I’m struggling to understand what the high-level a...
# ask-community
a
I’m struggling to understand what the high-level architecture for the following task would be in Dagster: - My data consists of a series of folders with a common structure and several files within it. Folders get added periodically over time. - As new folders are added, I need to process the files within each folder, appending values to database tables. - This processing is done by reading a summary file, which defines the full list of other files to process. - Process all of those files through a second job definition to materialize further assets. With that background, this is how I think I would do it. The arrows (->) indicate what Dagster tool I think I should be using: 1. Scan object storage (filesystem or S3, doesn’t matter) for a new file named
Summary
-> Use a
@sensor
2. Start a job with that file that creates several assets -> Create a
job
that the
@sensor
triggers with the file in the
RunConfig
and an appropriate
run_key
that identifies this particular
Summary
file from other summary files that exist in other folders. 3. One of those assets is a list of other files. Start an instance of a given job for every file in this list. -> ?? Not sure how an asset can trigger another job. (
@asset_sensor?
). 1. These jobs can fail because those other may not yet exist, i.e. the file upload process is ongoing and these files may not have copied yet. I’d like this to keep retrying until they do exist. 2. The assets in this second job set are all dependent on assets materialized in the first job.
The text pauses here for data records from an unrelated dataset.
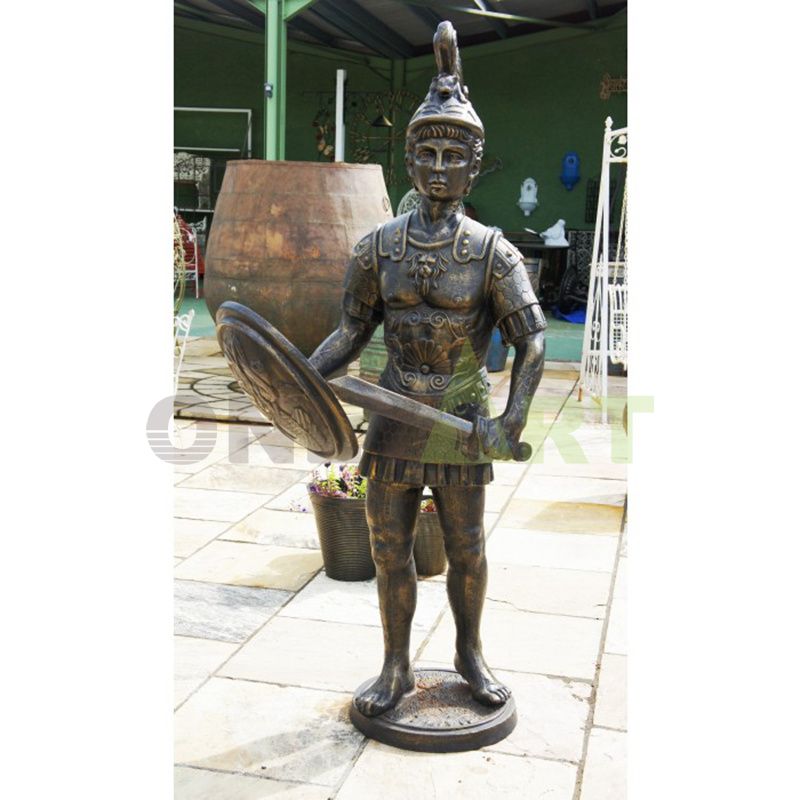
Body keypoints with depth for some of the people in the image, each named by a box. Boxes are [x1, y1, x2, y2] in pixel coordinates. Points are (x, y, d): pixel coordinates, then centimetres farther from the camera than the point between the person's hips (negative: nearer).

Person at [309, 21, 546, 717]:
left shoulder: (493, 251, -6)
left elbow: (532, 338, -11)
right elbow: (352, 333, 6)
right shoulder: (378, 248, 1)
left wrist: (512, 423, -21)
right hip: (394, 420, 2)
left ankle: (470, 655, 35)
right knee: (391, 549, 9)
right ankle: (397, 668, 27)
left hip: (463, 425, -2)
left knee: (466, 550, 12)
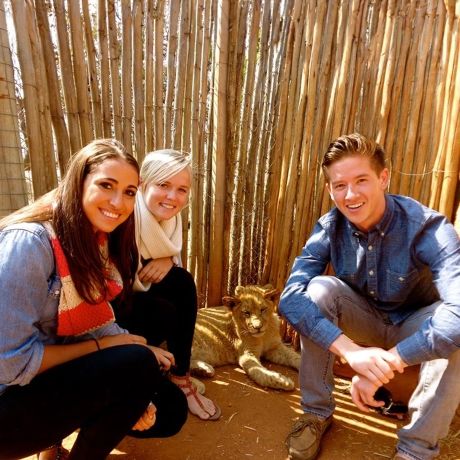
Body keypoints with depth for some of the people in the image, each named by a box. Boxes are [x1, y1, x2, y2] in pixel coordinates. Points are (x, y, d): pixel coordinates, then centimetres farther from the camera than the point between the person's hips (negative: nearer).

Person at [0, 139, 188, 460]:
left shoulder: (102, 240, -1)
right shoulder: (29, 242, -26)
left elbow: (97, 321, 0)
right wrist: (127, 353, -20)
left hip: (64, 373, 7)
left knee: (170, 411, 4)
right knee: (136, 363, -28)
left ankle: (58, 433, 19)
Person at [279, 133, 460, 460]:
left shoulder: (428, 228, -27)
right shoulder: (329, 228, -19)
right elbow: (291, 297, -30)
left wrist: (387, 362, -41)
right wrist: (350, 350, -43)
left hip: (414, 326, -1)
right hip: (365, 318, 2)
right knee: (318, 290, -27)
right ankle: (317, 413, -8)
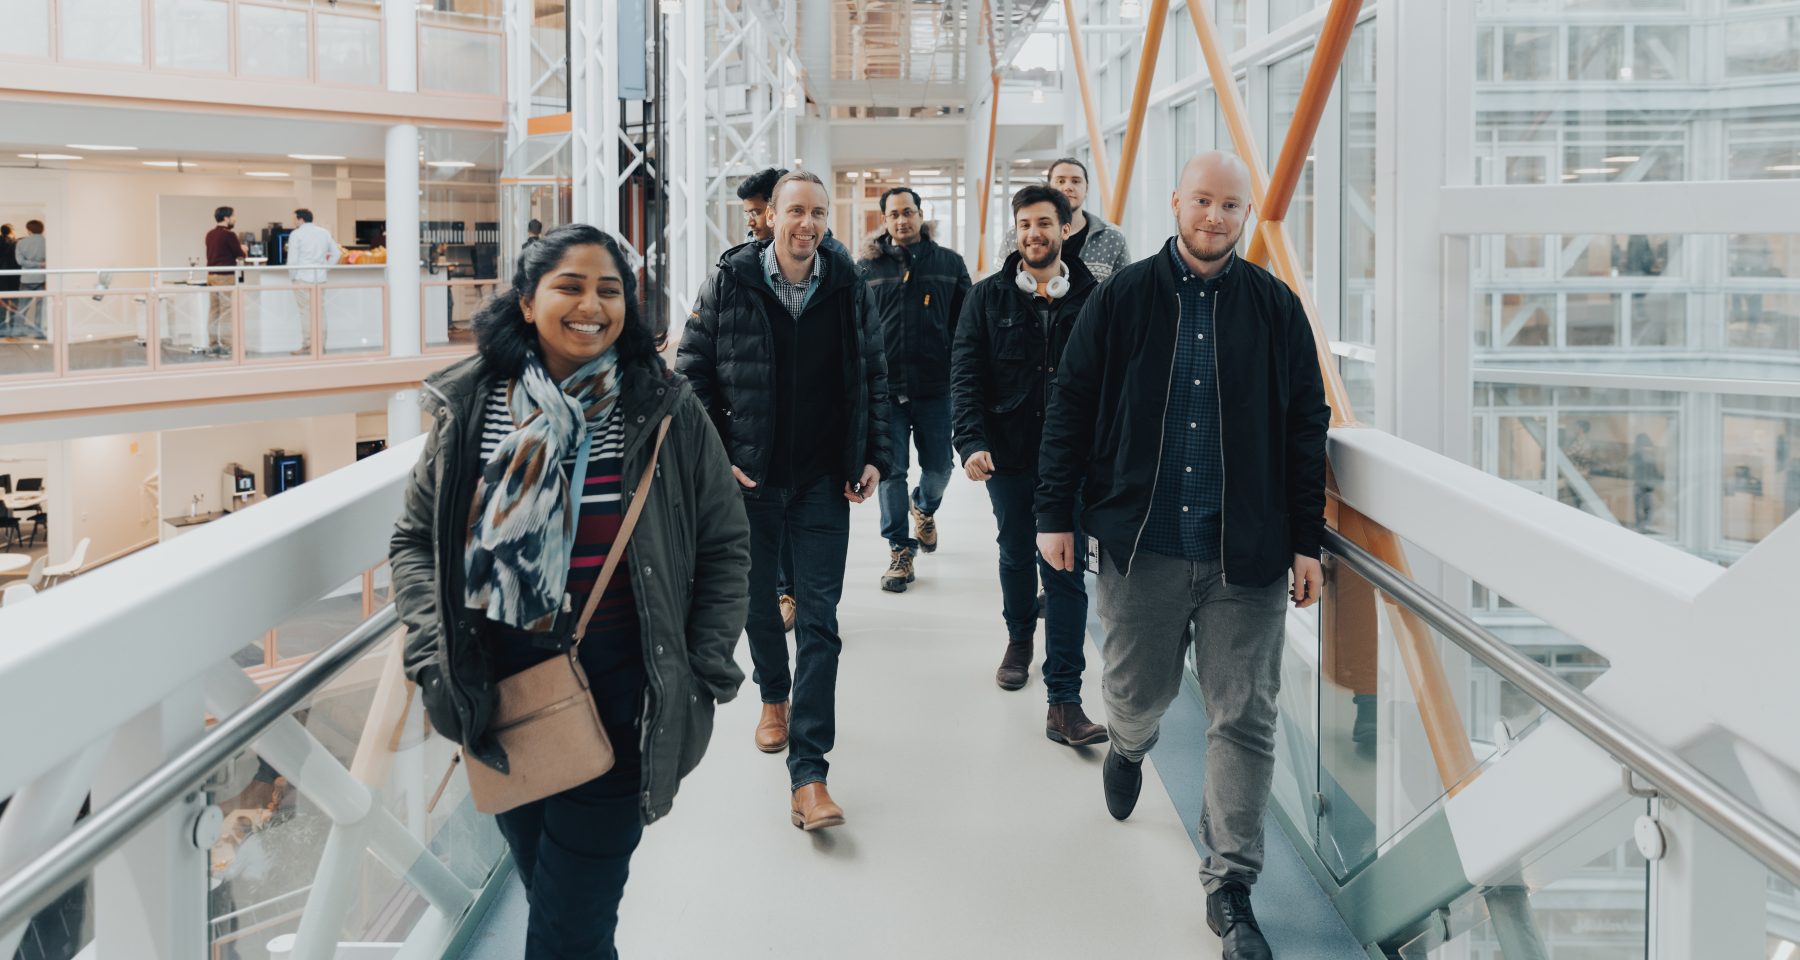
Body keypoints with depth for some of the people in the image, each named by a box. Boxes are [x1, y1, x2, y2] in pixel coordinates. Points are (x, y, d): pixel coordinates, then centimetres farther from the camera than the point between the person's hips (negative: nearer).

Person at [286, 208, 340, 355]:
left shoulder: (296, 234, -5)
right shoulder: (325, 232, 11)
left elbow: (292, 259, -8)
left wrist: (291, 276, 2)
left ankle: (307, 346, -1)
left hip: (303, 277, -5)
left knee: (305, 311, -2)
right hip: (320, 277, 5)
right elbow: (335, 254, 14)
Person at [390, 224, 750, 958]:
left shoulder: (667, 413, -5)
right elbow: (414, 539, 7)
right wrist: (434, 650, -5)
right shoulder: (471, 409, 0)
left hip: (618, 697, -3)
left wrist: (704, 672, -6)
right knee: (542, 888, 19)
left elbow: (723, 547, 1)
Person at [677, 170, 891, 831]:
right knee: (757, 599, 16)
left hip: (823, 480, 0)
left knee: (820, 619, -5)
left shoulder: (848, 287, -1)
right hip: (749, 477, 0)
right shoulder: (731, 282, -5)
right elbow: (692, 371, -1)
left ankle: (808, 778, -4)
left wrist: (874, 456, 2)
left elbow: (873, 376, 9)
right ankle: (774, 698, 47)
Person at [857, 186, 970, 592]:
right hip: (884, 389, -1)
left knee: (938, 468, 9)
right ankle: (900, 551, 11)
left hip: (935, 389, 1)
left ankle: (924, 509, 43)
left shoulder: (949, 263, 6)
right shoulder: (867, 268, 5)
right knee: (891, 471, 0)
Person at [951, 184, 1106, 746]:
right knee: (1017, 556, 19)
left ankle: (1063, 703, -2)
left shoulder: (1092, 298, 0)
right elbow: (966, 374, -2)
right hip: (1009, 453, 2)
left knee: (1066, 571, -4)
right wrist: (972, 441, -14)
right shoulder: (989, 298, 2)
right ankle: (1020, 637, 48)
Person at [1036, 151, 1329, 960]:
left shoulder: (1276, 308, 4)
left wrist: (1306, 541, 3)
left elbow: (1306, 429, 7)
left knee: (1244, 718, 1)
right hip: (1140, 544, 0)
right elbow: (1071, 408, 5)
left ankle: (1230, 887, 13)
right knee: (1137, 691, 13)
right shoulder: (1121, 299, 2)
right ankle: (1129, 744, 52)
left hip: (1246, 553, 0)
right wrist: (1056, 513, 1)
I just don’t know how to do step 3. If this is not at all the right way of tackling this problem with Dagster, I’m open to suggestions on how to re-think this task.
@asset_sensor
doesn’t seem like the right fit, because it runs once for a new materialization. If the additional files don’t yet exist (i.e. they’re still copying into the object storage) then their RunRequests will fail and never get re-attempted.
j
hey @Alexander Buck - based on my understanding, here’s what i would do 1. start with a sensor that scans object store for new summary files - exactly what you had for step 1 2. similar to what you have for 2, have the sensor trigger a job that will take the info from the summary files and append the data to the various database tables. i’m not sure using assets here makes much sense, but i could be missing something from your overall problem setup 3. if you then need to run additional jobs on the database tables, you could use another sensor to trigger the additional jobs when the first job (in step 2) succeeds. You could do this with a run status sensor https://docs.dagster.io/concepts/partitions-schedules-sensors/sensors#run-status-sensors
blob cheer 1
a
Oh I didn't know about
@run_status_sensor
I'll give that a look! Thanks! I think using assets with IO managers to handle the database transactions should be the same as an op that interacts with the table directly. Writing the list of subsequent files to parse to a database was an idea a coworker had. A second sensor would query that table and try to dispatch jobs on those. That run status sensor could come in handy here so I can update that table when a job runs successfully and the file is no longer needed in the table!